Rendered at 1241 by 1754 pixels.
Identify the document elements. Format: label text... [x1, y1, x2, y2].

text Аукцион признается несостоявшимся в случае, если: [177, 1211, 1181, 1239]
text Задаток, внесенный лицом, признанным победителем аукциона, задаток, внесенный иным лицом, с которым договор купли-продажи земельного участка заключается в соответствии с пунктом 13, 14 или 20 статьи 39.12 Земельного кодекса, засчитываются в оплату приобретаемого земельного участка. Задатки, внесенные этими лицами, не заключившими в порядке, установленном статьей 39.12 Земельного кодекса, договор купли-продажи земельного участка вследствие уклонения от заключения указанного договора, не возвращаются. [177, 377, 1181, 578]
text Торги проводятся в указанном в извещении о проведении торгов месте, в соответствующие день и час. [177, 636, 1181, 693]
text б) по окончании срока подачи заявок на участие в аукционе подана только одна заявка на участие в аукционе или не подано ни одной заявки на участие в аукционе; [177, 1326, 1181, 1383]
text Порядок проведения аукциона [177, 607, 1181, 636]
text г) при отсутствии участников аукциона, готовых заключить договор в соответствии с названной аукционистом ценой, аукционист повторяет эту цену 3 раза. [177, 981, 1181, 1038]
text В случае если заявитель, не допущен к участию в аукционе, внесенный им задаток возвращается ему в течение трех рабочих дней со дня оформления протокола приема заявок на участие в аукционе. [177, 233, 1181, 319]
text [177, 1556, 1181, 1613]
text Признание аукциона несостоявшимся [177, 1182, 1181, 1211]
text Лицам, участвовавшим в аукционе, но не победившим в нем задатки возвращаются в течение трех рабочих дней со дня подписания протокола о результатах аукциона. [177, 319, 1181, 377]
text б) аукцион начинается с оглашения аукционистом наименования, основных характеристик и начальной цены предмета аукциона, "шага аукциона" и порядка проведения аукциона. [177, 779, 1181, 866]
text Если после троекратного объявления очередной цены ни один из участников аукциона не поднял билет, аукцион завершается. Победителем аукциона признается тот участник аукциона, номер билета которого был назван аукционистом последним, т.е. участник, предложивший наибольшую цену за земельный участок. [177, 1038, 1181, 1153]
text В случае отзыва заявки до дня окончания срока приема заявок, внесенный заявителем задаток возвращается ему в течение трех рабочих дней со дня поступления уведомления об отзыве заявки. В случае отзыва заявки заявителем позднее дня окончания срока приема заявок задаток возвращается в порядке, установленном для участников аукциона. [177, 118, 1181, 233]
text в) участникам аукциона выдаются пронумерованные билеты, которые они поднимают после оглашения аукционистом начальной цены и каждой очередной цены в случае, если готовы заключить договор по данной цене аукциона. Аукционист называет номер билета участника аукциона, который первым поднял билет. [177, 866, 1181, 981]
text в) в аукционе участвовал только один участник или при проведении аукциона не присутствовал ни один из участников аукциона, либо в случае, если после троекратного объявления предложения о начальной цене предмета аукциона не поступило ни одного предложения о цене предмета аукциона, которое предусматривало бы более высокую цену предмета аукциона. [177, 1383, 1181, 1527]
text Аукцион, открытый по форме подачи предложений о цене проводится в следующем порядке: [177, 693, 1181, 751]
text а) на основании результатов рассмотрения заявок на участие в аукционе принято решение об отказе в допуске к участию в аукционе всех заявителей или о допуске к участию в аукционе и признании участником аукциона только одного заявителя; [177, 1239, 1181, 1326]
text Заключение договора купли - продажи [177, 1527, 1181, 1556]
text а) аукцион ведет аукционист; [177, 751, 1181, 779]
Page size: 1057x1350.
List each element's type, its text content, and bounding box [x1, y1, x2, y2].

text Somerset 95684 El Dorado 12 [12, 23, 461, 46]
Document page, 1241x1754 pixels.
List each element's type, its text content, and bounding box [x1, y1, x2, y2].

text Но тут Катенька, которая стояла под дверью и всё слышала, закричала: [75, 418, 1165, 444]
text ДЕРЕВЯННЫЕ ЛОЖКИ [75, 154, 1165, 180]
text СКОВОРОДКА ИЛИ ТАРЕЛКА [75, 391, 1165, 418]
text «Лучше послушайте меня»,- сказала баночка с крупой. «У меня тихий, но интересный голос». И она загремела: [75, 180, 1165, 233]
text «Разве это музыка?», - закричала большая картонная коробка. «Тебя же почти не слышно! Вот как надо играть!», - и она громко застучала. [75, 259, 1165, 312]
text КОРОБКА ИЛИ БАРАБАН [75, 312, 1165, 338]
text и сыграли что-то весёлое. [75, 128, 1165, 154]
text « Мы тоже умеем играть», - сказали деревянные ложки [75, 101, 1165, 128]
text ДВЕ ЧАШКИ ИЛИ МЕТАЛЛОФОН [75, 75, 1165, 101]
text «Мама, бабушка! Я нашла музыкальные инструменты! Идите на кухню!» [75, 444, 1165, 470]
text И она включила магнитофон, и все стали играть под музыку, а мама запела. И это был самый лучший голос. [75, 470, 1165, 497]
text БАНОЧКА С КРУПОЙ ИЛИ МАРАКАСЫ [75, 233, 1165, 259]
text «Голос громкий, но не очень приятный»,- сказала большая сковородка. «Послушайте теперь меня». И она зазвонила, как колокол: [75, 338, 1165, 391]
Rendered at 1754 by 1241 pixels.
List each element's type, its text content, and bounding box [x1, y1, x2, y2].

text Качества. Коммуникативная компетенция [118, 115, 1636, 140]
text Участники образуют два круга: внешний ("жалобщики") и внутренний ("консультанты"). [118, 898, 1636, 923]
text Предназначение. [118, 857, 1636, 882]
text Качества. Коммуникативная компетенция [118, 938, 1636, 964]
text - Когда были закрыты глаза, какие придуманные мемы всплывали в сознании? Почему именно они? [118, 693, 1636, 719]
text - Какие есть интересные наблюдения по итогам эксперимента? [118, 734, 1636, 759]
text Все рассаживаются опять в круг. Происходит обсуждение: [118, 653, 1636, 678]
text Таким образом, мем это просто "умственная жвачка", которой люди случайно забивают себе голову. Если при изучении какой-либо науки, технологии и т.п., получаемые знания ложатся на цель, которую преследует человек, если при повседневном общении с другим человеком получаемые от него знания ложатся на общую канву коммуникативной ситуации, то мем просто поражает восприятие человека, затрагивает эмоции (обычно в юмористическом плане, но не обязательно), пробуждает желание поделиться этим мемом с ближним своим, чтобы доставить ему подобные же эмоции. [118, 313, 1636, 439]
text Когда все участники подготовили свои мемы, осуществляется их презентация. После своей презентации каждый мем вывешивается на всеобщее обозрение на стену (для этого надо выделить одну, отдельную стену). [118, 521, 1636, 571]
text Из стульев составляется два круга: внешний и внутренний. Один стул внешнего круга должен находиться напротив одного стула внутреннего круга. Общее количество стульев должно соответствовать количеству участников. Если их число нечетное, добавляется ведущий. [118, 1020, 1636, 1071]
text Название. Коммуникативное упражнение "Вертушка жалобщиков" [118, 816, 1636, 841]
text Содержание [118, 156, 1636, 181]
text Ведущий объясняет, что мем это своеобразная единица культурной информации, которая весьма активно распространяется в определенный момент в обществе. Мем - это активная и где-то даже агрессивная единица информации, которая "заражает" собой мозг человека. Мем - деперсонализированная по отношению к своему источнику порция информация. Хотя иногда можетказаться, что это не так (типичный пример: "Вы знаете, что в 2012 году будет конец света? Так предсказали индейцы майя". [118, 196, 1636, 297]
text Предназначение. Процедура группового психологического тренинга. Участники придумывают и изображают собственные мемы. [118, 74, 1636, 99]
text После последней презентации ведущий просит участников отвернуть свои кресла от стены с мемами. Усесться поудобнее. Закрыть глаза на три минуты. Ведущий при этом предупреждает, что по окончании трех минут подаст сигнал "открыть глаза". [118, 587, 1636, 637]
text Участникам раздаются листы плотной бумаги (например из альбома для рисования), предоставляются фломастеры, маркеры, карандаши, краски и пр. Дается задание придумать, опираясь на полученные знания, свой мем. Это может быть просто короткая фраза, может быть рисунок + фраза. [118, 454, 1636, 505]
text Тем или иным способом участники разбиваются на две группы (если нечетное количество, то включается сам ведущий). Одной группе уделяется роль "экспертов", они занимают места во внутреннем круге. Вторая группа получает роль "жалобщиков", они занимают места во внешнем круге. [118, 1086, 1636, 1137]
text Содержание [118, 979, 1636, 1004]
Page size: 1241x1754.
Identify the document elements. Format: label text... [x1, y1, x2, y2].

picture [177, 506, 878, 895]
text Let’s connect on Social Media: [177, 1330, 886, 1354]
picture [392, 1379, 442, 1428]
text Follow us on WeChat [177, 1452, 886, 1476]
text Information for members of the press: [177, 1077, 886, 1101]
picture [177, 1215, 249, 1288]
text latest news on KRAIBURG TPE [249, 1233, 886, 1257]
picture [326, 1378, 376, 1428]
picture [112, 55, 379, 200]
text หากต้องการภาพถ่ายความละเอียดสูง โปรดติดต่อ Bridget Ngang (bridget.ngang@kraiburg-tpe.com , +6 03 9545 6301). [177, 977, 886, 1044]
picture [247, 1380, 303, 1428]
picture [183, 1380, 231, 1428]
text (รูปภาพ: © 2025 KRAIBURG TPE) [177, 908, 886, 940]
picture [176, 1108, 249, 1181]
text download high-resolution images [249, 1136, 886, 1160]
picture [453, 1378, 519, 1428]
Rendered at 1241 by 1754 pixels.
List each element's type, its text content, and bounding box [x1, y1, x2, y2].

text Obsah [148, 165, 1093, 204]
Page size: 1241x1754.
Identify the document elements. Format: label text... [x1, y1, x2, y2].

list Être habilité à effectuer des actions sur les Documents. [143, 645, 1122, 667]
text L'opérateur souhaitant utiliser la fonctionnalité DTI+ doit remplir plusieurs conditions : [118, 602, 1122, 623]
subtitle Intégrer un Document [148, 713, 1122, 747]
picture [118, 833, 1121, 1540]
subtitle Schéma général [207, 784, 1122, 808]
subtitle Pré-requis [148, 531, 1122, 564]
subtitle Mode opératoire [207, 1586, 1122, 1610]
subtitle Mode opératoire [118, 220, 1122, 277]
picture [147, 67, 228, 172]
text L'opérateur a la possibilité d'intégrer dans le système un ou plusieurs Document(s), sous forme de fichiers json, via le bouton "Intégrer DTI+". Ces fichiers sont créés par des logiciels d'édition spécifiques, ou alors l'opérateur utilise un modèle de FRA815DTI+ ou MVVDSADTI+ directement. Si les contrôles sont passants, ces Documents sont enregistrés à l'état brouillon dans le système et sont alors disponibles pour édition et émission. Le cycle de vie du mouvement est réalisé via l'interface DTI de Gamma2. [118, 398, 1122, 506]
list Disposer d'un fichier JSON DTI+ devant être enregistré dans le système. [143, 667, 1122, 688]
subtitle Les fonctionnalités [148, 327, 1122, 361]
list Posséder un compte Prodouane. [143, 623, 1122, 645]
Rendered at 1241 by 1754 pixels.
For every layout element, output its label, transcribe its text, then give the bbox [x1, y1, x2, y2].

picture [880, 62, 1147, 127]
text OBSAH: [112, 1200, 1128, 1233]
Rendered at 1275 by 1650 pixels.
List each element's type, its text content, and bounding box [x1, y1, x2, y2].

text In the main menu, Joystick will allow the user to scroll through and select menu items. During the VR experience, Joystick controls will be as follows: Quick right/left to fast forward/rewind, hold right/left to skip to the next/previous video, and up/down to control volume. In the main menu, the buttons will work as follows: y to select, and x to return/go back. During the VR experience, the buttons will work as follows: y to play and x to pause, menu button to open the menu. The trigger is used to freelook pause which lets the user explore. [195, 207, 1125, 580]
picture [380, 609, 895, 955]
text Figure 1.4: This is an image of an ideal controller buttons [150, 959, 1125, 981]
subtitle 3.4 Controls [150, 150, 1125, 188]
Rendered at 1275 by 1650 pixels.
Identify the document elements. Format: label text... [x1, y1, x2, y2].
:::
## Task details
Your answer must consist of every line from the listing that holds the string "играть".

## Response to the task
text «Разве это музыка?», - закричала большая картонная коробка. «Тебя же почти не слышно! Вот как надо играть!», - и она громко застучала. [75, 259, 1165, 312]
text « Мы тоже умеем играть», - сказали деревянные ложки [75, 101, 1165, 128]
text И она включила магнитофон, и все стали играть под музыку, а мама запела. И это был самый лучший голос. [75, 470, 1165, 497]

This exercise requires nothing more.